Marine Le Pen will learn on Tuesday whether she remains eligible to contest the 2027 French presidential election, when the Paris appeal court rules on her conviction for embezzling European Parliament funds.
The decision, due at 13:30 local time, will determine whether the National Rally figurehead can continue preparing for a fourth presidential campaign or whether her party must proceed with its alternative candidate, Jordan Bardella. With the first round of the election scheduled for 18 April 2027 and a run-off on 2 May, the ruling is expected to set the terms for the early phase of the race.
Le Pen, 57, was barred from holding public office for five years in March 2025 after a court found her guilty of misusing €1.4 million in European Parliament money between 2004 and 2016. The court found that funds intended to pay parliamentary assistants had instead been used for staff working for her party. Le Pen served as a member of the European Parliament from 2004 to 2017.
She was also given a four-year prison sentence, with two years suspended and two years to be served under electronic monitoring at home. The original judgment found that she had either approved or tolerated the arrangement, which prosecutors described as a system of fake jobs linked to the party’s activities.
Le Pen denies having organised a fraud scheme. During the appeal hearings in January and February, she accepted that there had been “a mistake” in which some parliamentary aides worked “for the benefit of the party”, but rejected the allegation that she had directed an embezzlement operation.
Prosecutors have asked the appeal court to uphold the five-year ban from public office. They have also sought a four-year sentence structured as one year under electronic monitoring and three years suspended. If the court follows that position, Le Pen would be legally and practically constrained during the campaign period.
Le Pen has said she is not afraid of the ruling, but has argued that it would be impossible to run a presidential campaign while subject to an electronic tag. She told LCI that a presidential candidate must be free to travel, meet voters and hold rallies without relying on judicial approval for movement.
The legal consequences depend on the form of the appeal ruling. If Le Pen is acquitted, she would be able to stand without the public office ban attached to the original judgment. If she is found guilty and barred from office for more than two years from the date of the March 2025 conviction, she would be unable to contest the 2027 election. A reduced ban of two years or less would leave her eligible to run.
She could also challenge an unfavourable decision before the Court of Cassation, France’s highest court for reviewing points of law. She would have 10 days to decide whether to pursue that route. Such a challenge would not immediately amount to a fresh trial of the facts and could take months, potentially disrupting campaign preparations. Le Pen has indicated she may not take that course.
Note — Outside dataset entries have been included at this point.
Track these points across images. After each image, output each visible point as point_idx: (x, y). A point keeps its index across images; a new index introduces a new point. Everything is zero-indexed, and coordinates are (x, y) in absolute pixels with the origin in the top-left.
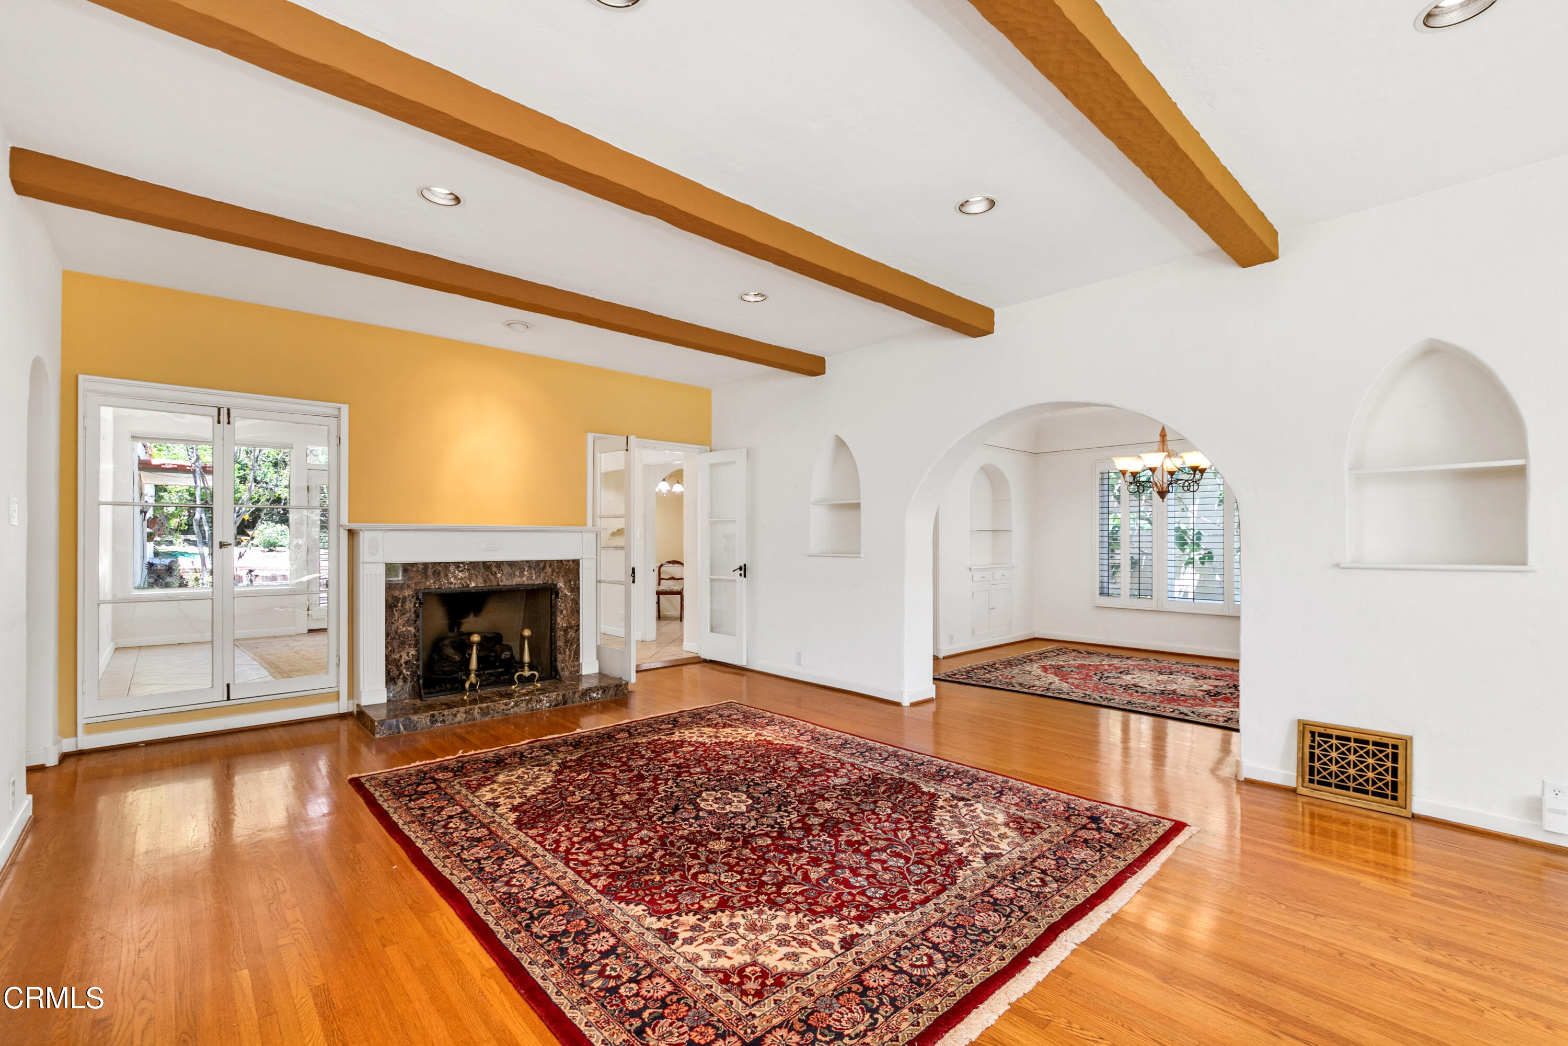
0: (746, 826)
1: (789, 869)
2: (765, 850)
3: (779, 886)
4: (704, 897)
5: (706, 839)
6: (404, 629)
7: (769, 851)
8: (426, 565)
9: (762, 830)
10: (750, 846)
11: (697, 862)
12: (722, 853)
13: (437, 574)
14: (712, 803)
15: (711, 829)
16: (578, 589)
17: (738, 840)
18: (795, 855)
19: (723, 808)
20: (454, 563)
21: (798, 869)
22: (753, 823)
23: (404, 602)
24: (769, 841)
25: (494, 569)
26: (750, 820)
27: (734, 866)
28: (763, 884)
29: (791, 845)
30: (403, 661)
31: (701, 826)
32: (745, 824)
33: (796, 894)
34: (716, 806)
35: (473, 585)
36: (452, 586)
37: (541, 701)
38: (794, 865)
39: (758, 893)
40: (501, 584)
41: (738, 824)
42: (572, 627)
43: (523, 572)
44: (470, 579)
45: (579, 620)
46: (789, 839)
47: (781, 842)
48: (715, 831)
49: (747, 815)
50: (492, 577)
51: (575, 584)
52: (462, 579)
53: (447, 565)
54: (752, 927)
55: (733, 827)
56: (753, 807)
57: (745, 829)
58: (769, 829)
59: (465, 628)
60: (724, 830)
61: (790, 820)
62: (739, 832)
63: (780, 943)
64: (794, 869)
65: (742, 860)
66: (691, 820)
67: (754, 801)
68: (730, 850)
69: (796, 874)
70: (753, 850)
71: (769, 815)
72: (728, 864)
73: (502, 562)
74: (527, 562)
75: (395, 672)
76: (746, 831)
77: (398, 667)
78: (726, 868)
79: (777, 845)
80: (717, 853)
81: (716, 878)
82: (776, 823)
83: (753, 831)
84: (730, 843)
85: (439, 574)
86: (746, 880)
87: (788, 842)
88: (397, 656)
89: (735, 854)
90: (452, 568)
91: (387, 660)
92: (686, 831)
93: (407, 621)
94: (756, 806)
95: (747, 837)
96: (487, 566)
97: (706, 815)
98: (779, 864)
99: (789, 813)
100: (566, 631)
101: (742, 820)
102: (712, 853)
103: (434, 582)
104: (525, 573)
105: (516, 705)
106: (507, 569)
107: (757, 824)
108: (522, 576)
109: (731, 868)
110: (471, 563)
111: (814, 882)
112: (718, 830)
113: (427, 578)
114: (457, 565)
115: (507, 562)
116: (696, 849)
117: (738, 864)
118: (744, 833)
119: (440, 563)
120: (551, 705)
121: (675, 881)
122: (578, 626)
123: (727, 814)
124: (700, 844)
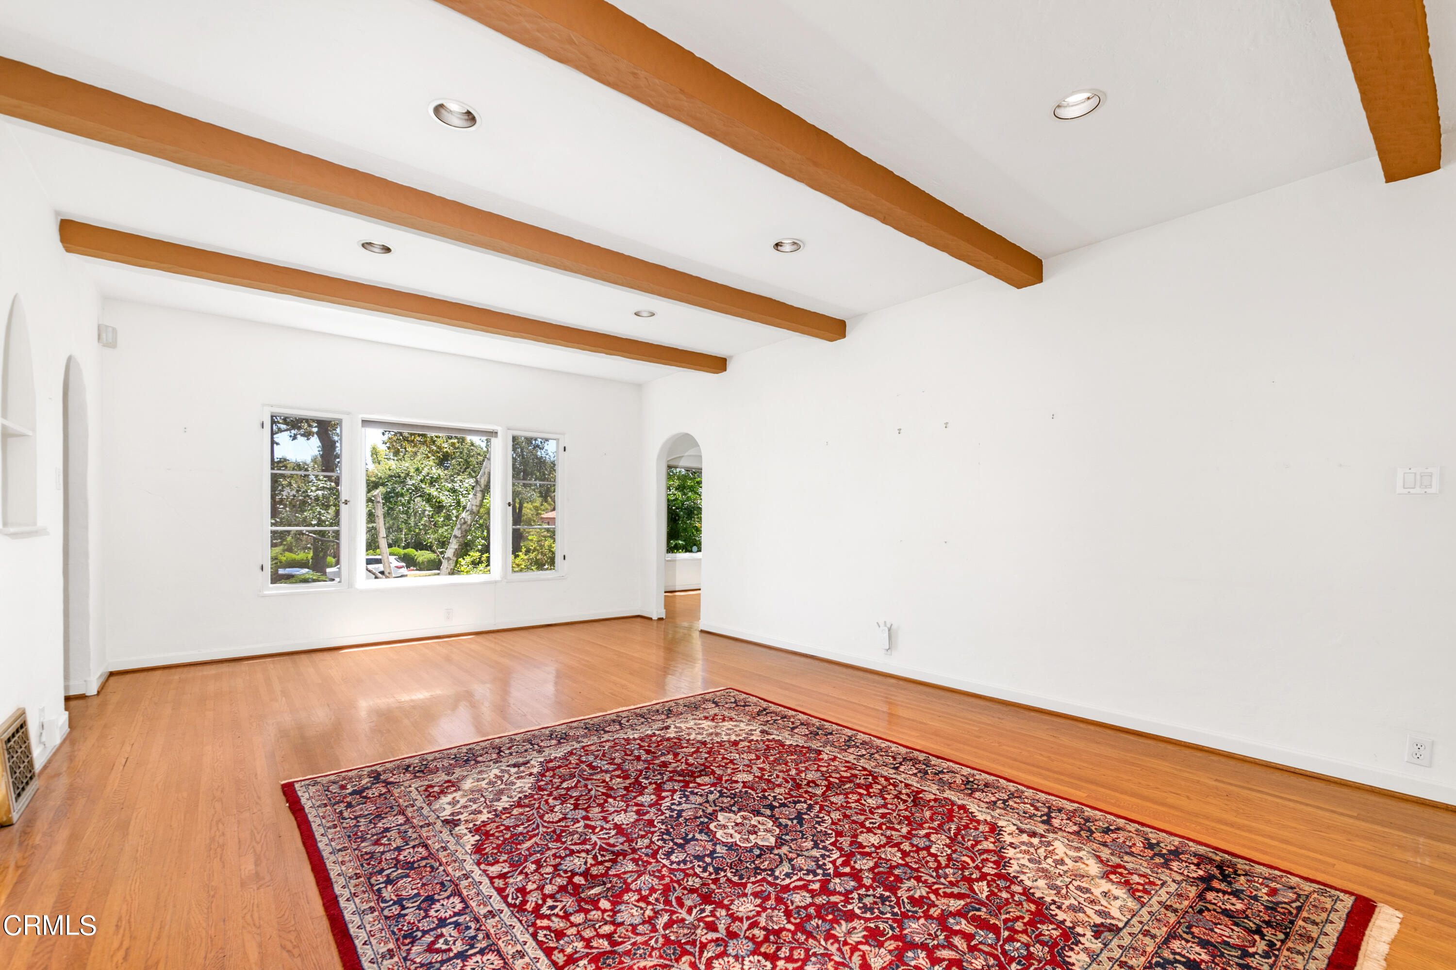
0: (718, 794)
1: (687, 760)
2: (703, 773)
3: (697, 751)
4: (749, 747)
5: (757, 782)
7: (700, 771)
9: (703, 790)
10: (716, 776)
11: (759, 766)
12: (740, 771)
14: (760, 826)
15: (753, 792)
17: (726, 781)
18: (679, 769)
19: (744, 818)
21: (679, 761)
22: (711, 797)
24: (698, 780)
26: (714, 801)
27: (729, 763)
28: (708, 753)
29: (680, 776)
31: (765, 797)
32: (720, 797)
33: (687, 747)
34: (753, 822)
38: (682, 763)
39: (711, 748)
41: (727, 797)
46: (679, 781)
47: (687, 778)
48: (750, 791)
49: (717, 808)
54: (717, 734)
55: (731, 794)
56: (710, 819)
57: (720, 792)
58: (696, 791)
60: (741, 791)
61: (673, 799)
62: (726, 788)
63: (703, 728)
64: (683, 760)
65: (723, 766)
66: (777, 805)
67: (708, 828)
68: (733, 773)
69: (683, 757)
70: (713, 773)
71: (694, 806)
72: (734, 764)
76: (719, 789)
78: (735, 762)
79: (692, 776)
80: (744, 771)
81: (742, 756)
82: (687, 797)
83: (712, 789)
84: (734, 779)
86: (720, 754)
87: (681, 778)
89: (729, 771)
92: (778, 792)
94: (706, 820)
95: (718, 783)
97: (762, 810)
98: (694, 764)
99: (670, 808)
101: (723, 803)
102: (748, 771)
107: (707, 796)
109: (732, 761)
111: (671, 753)
112: (746, 792)
116: (763, 775)
117: (727, 764)
118: (721, 786)
121: (772, 755)
123: (740, 810)
124: (760, 778)
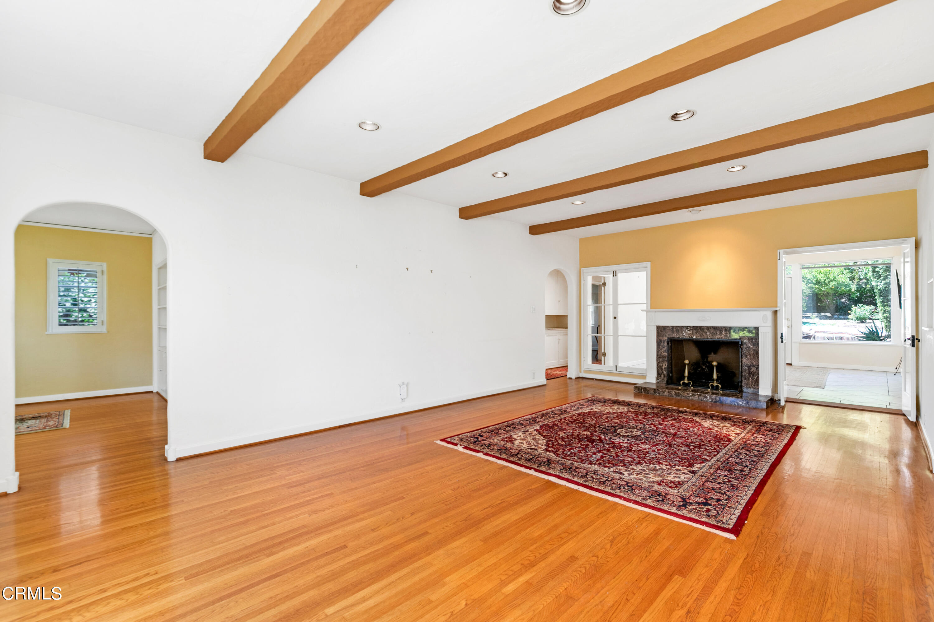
6: (664, 354)
8: (673, 327)
13: (677, 331)
16: (758, 344)
20: (685, 326)
23: (664, 342)
25: (705, 330)
30: (663, 367)
35: (694, 337)
36: (685, 337)
37: (706, 397)
40: (709, 338)
42: (754, 366)
43: (722, 333)
44: (693, 334)
45: (759, 362)
50: (704, 334)
51: (756, 341)
52: (689, 334)
53: (682, 327)
59: (709, 359)
73: (710, 327)
74: (724, 327)
75: (660, 372)
77: (662, 369)
85: (679, 331)
88: (661, 365)
90: (684, 329)
91: (657, 365)
93: (665, 351)
96: (701, 328)
100: (749, 367)
103: (677, 335)
104: (723, 333)
105: (693, 395)
106: (712, 331)
108: (721, 334)
110: (693, 327)
113: (673, 332)
114: (687, 327)
115: (713, 327)
119: (679, 326)
120: (712, 401)
122: (758, 366)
The case carries particular weight because Le Pen is not only a defendant in a financial crime appeal but also one of the central figures in French electoral politics. She has run for president three times and reached the second round against Emmanuel Macron in both 2017 and 2022. Polling has placed her ahead of rivals for the first round of the next contest.
Her position within National Rally has been built over more than a decade. She took over the then National Front from her father, Jean-Marie Le Pen, in 2011 and set about softening the party’s public image. In 2015 she expelled him after a long dispute over his comments on the Holocaust, and in 2018 she renamed the party Rassemblement National, or National Rally.
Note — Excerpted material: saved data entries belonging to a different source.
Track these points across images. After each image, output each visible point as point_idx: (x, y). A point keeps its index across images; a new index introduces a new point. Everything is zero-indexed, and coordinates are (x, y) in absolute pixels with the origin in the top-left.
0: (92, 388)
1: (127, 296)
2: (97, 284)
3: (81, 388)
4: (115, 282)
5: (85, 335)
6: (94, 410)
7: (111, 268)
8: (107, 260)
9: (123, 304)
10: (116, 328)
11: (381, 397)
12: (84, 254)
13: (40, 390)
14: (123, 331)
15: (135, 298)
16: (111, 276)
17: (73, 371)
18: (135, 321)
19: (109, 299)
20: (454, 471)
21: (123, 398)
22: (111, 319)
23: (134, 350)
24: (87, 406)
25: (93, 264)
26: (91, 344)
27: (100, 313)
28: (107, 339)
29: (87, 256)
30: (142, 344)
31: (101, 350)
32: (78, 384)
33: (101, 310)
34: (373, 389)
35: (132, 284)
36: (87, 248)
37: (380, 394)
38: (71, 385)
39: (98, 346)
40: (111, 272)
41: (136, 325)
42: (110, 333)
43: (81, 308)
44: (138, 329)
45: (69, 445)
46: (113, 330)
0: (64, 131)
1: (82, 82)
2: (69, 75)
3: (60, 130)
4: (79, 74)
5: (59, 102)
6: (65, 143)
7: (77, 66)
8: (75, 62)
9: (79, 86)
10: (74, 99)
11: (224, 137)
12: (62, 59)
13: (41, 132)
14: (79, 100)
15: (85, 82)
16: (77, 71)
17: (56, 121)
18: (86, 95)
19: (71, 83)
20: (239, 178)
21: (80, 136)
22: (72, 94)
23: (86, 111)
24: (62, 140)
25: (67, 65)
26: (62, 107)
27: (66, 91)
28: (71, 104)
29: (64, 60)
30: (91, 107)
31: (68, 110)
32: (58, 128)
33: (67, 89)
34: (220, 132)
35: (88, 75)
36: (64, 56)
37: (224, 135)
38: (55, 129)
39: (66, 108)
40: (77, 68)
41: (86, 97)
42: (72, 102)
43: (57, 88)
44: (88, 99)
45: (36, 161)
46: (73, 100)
The party achieved its strongest parliamentary result in 2024, when a right wing alliance led by National Rally secured 143 seats in the 577-member National Assembly. That performance reinforced Le Pen’s claim to be a leading contender for the presidency and strengthened Bardella’s position as party chairman.
The original trial judge took a different view of her role in the European Parliament funding case. The court found that Le Pen was “at the heart” of the system and had embraced a structure established under the party’s previous leadership. Le Pen has argued that she has been treated differently from other political leaders whose parties have faced findings of financial wrongdoing.
If the appeal ruling removes her from the presidential field, Bardella is expected to stand in her place. Now 30, he has led National Rally as chairman since 2022 and was part of Le Pen’s campaign team from his early twenties. After the March 2025 conviction, he emerged as the party’s formal contingency plan.
Bardella told supporters at the weekend that he remained committed to Le Pen and wanted to see her elected president. Le Pen has said that, if she became president, she would make him prime minister. She has also said she would support him with energy and confidence if the courts prevent her from standing.
The arrangement is intended to show continuity inside National Rally. Recent polling cited in France has placed both Le Pen and Bardella above 30 per cent for the first round, with Bardella marginally ahead in some surveys. Political opponents have questioned whether Bardella, who turns 31 in September, has the experience to carry the party through a national run-off.
Le Pen was not the only National Rally figure convicted in the original case. Twelve of the 25 party members tried were found guilty in March 2025, and 12 appealed. They include Louis Aliot, the party’s vice-president and mayor of Perpignan, former National Front secretary general Nicolas Bay, former senior figure Bruno Gollnisch, former treasurer Wallerand de Saint-Just and Catherine Griset, a former close aide to Le Pen.
Tuesday’s ruling will therefore have consequences beyond one politician’s legal standing. It will shape the presidential field, test National Rally’s succession planning and determine whether Le Pen’s long campaign to reach the Élysée can continue. Whatever the outcome, the judgment will mark a significant procedural and political moment in France’s approach to party finance, public office and electoral eligibility.